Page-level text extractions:
# # # # # # #

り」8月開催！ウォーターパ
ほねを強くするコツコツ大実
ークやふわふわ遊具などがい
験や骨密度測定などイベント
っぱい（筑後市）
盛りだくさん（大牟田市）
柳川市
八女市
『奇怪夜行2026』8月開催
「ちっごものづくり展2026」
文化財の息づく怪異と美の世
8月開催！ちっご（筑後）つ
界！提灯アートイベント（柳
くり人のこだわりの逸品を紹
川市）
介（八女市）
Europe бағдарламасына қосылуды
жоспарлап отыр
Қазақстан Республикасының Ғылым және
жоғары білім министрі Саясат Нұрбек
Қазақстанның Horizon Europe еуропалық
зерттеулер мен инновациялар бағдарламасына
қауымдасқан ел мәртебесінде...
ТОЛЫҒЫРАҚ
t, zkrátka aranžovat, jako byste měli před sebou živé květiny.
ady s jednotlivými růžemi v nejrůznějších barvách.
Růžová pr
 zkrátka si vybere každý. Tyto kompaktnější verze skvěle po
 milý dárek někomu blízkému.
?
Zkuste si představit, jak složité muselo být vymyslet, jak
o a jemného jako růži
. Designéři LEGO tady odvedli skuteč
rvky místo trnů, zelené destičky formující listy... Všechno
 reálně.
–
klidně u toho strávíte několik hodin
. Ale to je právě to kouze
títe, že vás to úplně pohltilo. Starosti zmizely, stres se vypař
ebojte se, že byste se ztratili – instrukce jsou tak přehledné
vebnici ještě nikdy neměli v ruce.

# # # # # # #

Your task:
Search the entries for the word "Europe" and show every line that has it.

Output for this task:
Europe бағдарламасына қосылуды
Қазақстанның Horizon Europe еуропалық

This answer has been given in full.